Your answer must consist of exactly the lines below, starting with the line with "370px; gap: 9px;" and going on through the line with "404px; height: 29px;", and nothing else.

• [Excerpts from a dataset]
------------
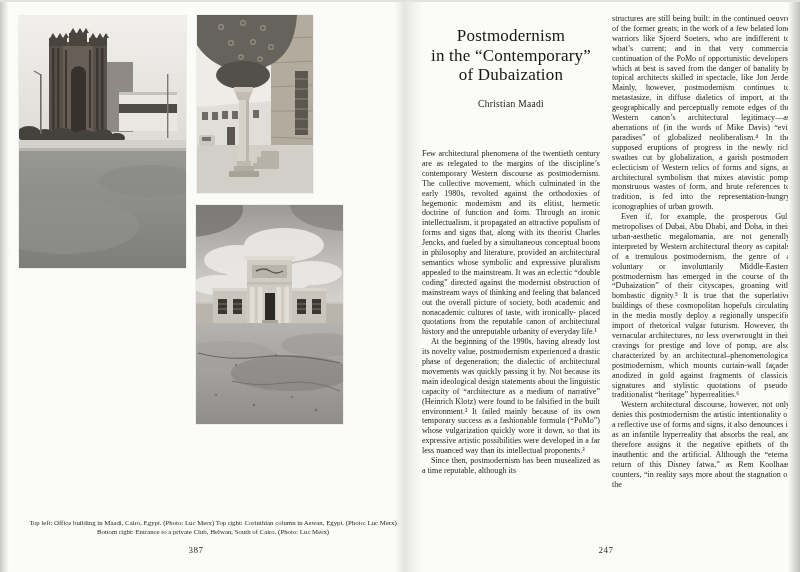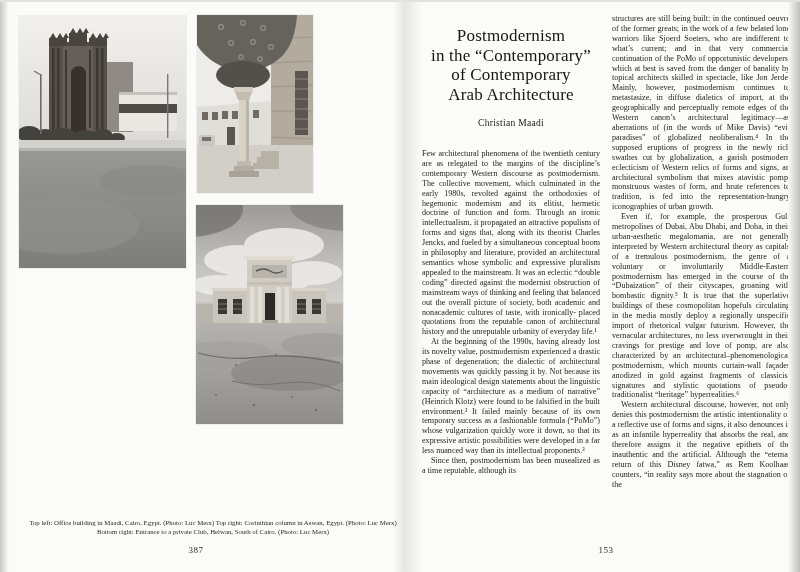--- a/index.html
+++ b/index.html
@@ -252,37 +252,36 @@
     </figure>
 
     <div class="caption">Top left: Office building in Maadi, Cairo, Egypt. (Photo: Luc Merx) Top right: Corinthian column in Aswan, Egypt. (Photo: Luc Merx) Bottom right: Entrance to a private Club, Helwan, South of Cairo. (Photo: Luc Merx)</div>
     <div class="pagenum pagenum-left">387</div>
   </div>
 
   <div>
     <div class="article-head">
       <div class="title-line">Postmodernism</div>
       <div class="title-line">in the “Contemporary”</div>
-      <div class="title-line">of Contemporary</div>
-      <div class="title-line">Arab Architecture</div>
+      <div class="title-line">of Dubaization</div>
       <div class="author">Christian Maadi</div>
     </div>
 
     <div class="col col-middle">
       <p>Few architectural phenomena of the twentieth century are as relegated to the margins of the discipline’s contemporary Western discourse as postmodernism. The collective movement, which culminated in the early 1980s, revolted against the orthodoxies of hegemonic modernism and its elitist, hermetic doctrine of function and form. Through an ironic intellectualism, it propagated an attractive populism of forms and signs that, along with its theorist Charles Jencks, and fueled by a simultaneous conceptual boom in philosophy and literature, provided an architectural semantics whose symbolic and expressive pluralism appealed to the mainstream. It was an eclectic “double coding” directed against the modernist obstruction of mainstream ways of thinking and feeling that balanced out the overall picture of society, both academic and nonacademic cultures of taste, with ironically- placed quotations from the reputable canon of architectural history and the unreputable urbanity of everyday life.¹</p>
       <p class="indent">At the beginning of the 1990s, having already lost its novelty value, postmodernism experienced a drastic phase of degeneration; the dialectic of architectural movements was quickly passing it by. Not because its main ideological design statements about the linguistic capacity of “architecture as a medium of narrative” (Heinrich Klotz) were found to be falsified in the built environment.² It failed mainly because of its own temporary success as a fashionable formula (“PoMo”) whose vulgarization quickly wore it down, so that its expressive artistic possibilities were developed in a far less nuanced way than its intellectual proponents.³</p>
       <p class="indent">Since then, postmodernism has been musealized as a time reputable, although its</p>
     </div>
 
     <div class="col col-right">
       <p>structures are still being built: in the continued oeuvre of the former greats; in the work of a few belated lone warriors like Sjoerd Soeters, who are indifferent to what’s current; and in that very commercial continuation of the PoMo of opportunistic developers, which at best is saved from the danger of banality by topical architects skilled in spectacle, like Jon Jerde. Mainly, however, postmodernism continues to metastasize, in diffuse dialetics of import, at the geographically and perceptually remote edges of the Western canon’s architectural legitimacy—as aberrations of (in the words of Mike Davis) “evil paradises” of globalized neoliberalism.⁴ In the supposed eruptions of progress in the newly rich swathes cut by globalization, a garish postmodern eclecticism of Western relics of forms and signs, an architectural symbolism that mixes atavistic pomp, monstruous wastes of form, and brute references to tradition, is fed into the representation-hungry iconographies of urban growth.</p>
       <p class="indent">Even if, for example, the prosperous Gulf metropolises of Dubai, Abu Dhabi, and Doha, in their urban-aesthetic megalomania, are not generally interpreted by Western architectural theory as capitals of a tremulous postmodernism, the genre of a voluntary or involuntarily Middle-Eastern postmodernism has emerged in the course of the “Dubaization” of their cityscapes, groaning with bombastic dignity.⁵ It is true that the superlative buildings of these cosmopolitan hopefuls circulating in the media mostly deploy a regionally unspecific import of rhetorical vulgar futurism. However, the vernacular architectures, no less overwrought in their cravings for prestige and love of pomp, are also characterized by an architectural–phenomenological postmodernism, which mounts curtain-wall façades anodized in gold against fragments of classicist signatures and stylistic quotations of pseudo-traditionalist “heritage” hyperrealities.⁶</p>
       <p class="indent">Western architectural discourse, however, not only denies this postmodernism the artistic intentionality of a reflective use of forms and signs, it also denounces it as an infantile hyperreality that absorbs the real, and therefore assigns it the negative epithets of the inauthentic and the artificial. Although the “eternal return of this Disney fatwa,” as Rem Koolhaas counters, “in reality says more about the stagnation of the</p>
     </div>
 
-    <div class="pagenum pagenum-right">153</div>
+    <div class="pagenum pagenum-right">247</div>
   </div>
 
   <div class="gutter"></div>
   <div class="edge-left"></div>
   <div class="edge-right"></div>
   <div class="edge-top"></div>
 </div>
 
 </body></html>

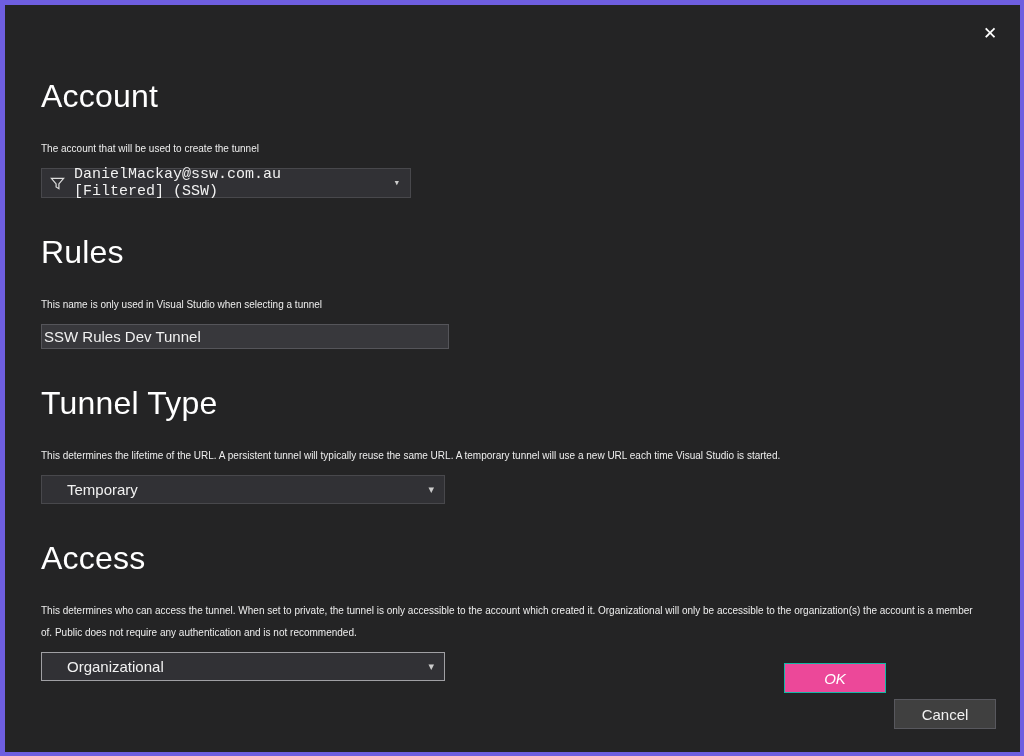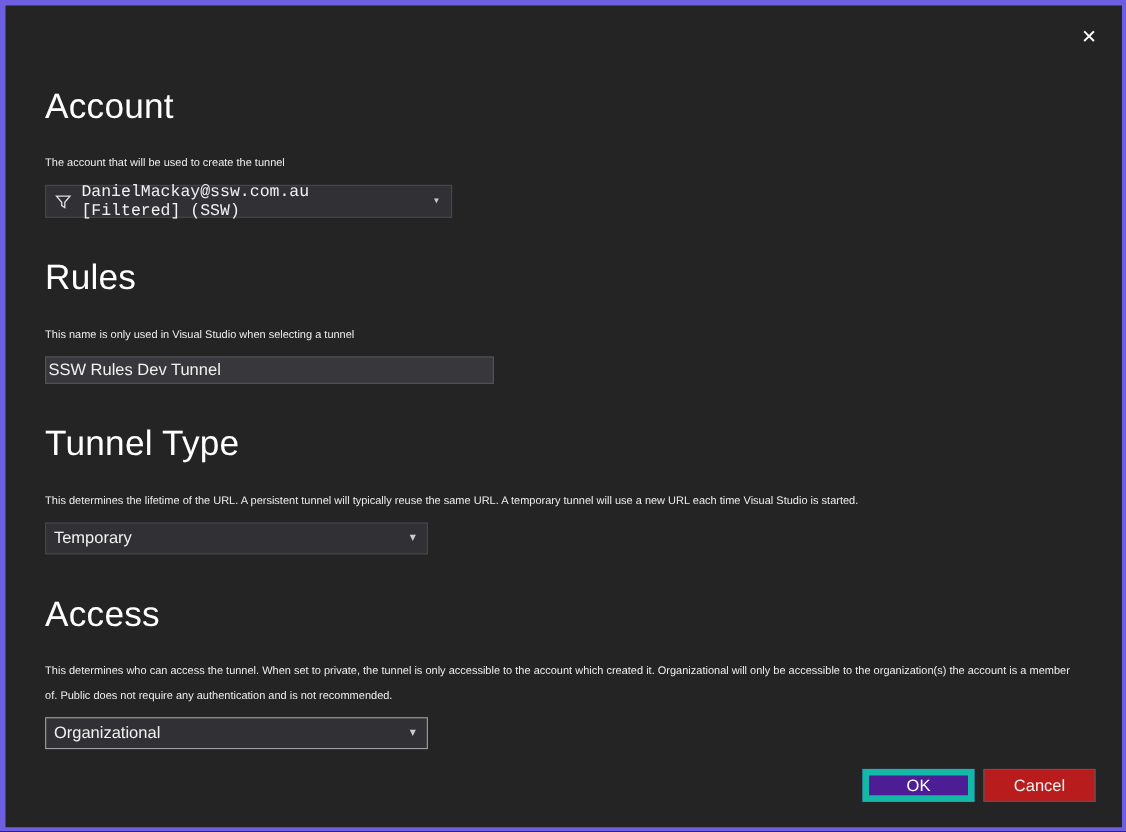--- a/index.html
+++ b/index.html
@@ -62,21 +62,21 @@
     display: flex;
     align-items: center;
     background: #313135;
     border: 1px solid #48484c;
     padding: 0 10px 0 8px;
     color: #f1f1f1;
     font-size: 15px;
     cursor: pointer;
   }
   .combo.account { width: 370px; gap: 9px; font-family: Liberation Mono, monospace; }
-  .combo.wide { width: 348px; height: 29px; padding-left: 7px; }
+  .combo.wide { width: 404px; height: 29px; padding-left: 25px; }
   .combo.focused { border-color: #a0a0a4; }
 
   .combo .caret {
     margin-left: auto;
     font-size: 11px;
     color: #cccccc;
     line-height: 1;
     padding-left: 8px;
   }
 
@@ -107,28 +107,30 @@
     height: 30px;
     font-size: 15px;
     font-family: "Liberation Sans", sans-serif;
     display: flex;
     align-items: center;
     justify-content: center;
     cursor: pointer;
     user-select: none;
   }
   .btn-ok {
-    background: #4c1d95;
-    border: 6px solid #14b8a6;
+    background: #ec4899;
+    border: 1px solid #14b8a6;
     color: #ffffff;
+    font-style: italic;
   }
   .btn-cancel {
-    background: #b91c1c;
+    background: #404040;
     border: 1px solid #58585e;
     color: #f1f1f1;
+    margin-top: 36px;
   }
 </style>
 </head>
 <body>
 
 <div class="dialog">
 
   <div class="close-btn">
     <span>✕</span>
   </div>

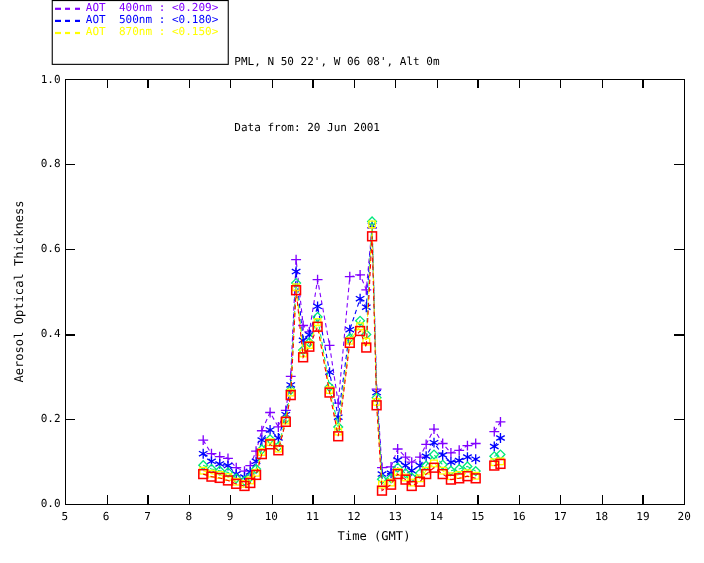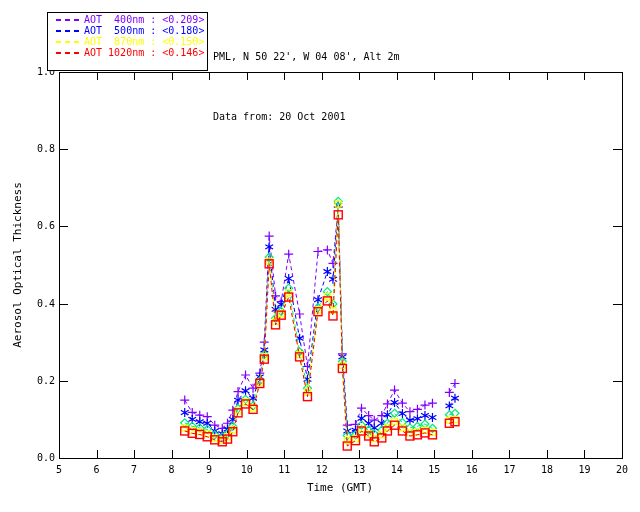--- a/index.html
+++ b/index.html
@@ -1,20 +1,20 @@
 <!DOCTYPE html>
 <html><head>
 <meta charset="utf-8">
 <style>
   html,body{margin:0;padding:0;background:#fff;}
   #page{position:relative;width:640px;height:512px;background:#ffffff;overflow:hidden;
         font-family:"DejaVu Sans Mono",monospace;}
-  #legend-box{position:absolute;left:47px;top:12px;width:161px;height:59px;
+  #legend-box{position:absolute;left:47px;top:0;width:161px;height:59px;
               border:1px solid #000;background:#fff;box-sizing:border-box;
-              padding:2px 0 0 8px;}
+              padding:2px 0 0 2px;}
   .legend-row{height:10.8px;display:flex;align-items:center;}
   .legend-dash{width:26px;height:2px;margin-right:2px;flex:none;}
   .legend-label{font-size:10px;white-space:pre;line-height:10px;}
   #header-block{position:absolute;left:213px;top:7px;color:#000;font-size:10px;
                 line-height:20px;white-space:pre;}
   svg{position:absolute;left:0;top:0;}
   text{font-family:"DejaVu Sans Mono",monospace;fill:#000;}
 </style>
 </head>
 <body>
@@ -326,25 +326,21 @@
           <span class="legend-label" style="color: rgb(128, 0, 255);">AOT  400nm : &lt;0.209&gt;</span>
         </div>
         <div class="legend-row">
           <span class="legend-dash" style="background: repeating-linear-gradient(90deg, rgb(0, 0, 255) 0px, rgb(0, 0, 255) 5px, transparent 5px, transparent 9px);"></span>
           <span class="legend-label" style="color: rgb(0, 0, 255); text-align: center;">AOT  500nm : &lt;0.180&gt;</span>
         </div>
         <div class="legend-row">
           <span class="legend-dash" style="background: repeating-linear-gradient(90deg, rgb(255, 255, 0) 0px, rgb(255, 255, 0) 5px, transparent 5px, transparent 9px);"></span>
           <span class="legend-label" style="color: rgb(255, 255, 0);">AOT  870nm : &lt;0.150&gt;</span>
         </div>
-        <div class="legend-row">
-          <span class="legend-dash" style="background: repeating-linear-gradient(90deg, rgb(255, 0, 0) 0px, rgb(255, 0, 0) 5px, transparent 5px, transparent 9px);"></span>
-          <span class="legend-label" style="color: rgb(255, 0, 0);">AOT 1020nm : &lt;0.146&gt;</span>
-        </div>
       </div>
   </div>
 
   <div id="header-block">
-    <div>PML, N 50 22', W 04 08', Alt 2m</div>
-    <div>Data from: 20 Oct 2001</div>
+    <div>PML, N 50 22', W 06 08', Alt 0m</div>
+    <div>Data from: 20 Jun 2001</div>
   </div>
 
 </div>
 
 </body></html>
------------
• [Your response]
   .combo.account { width: 370px; gap: 9px; font-family: Liberation Mono, monospace; }
-  .combo.wide { width: 348px; height: 29px; padding-left: 7px; }
+  .combo.wide { width: 404px; height: 29px; padding-left: 25px; }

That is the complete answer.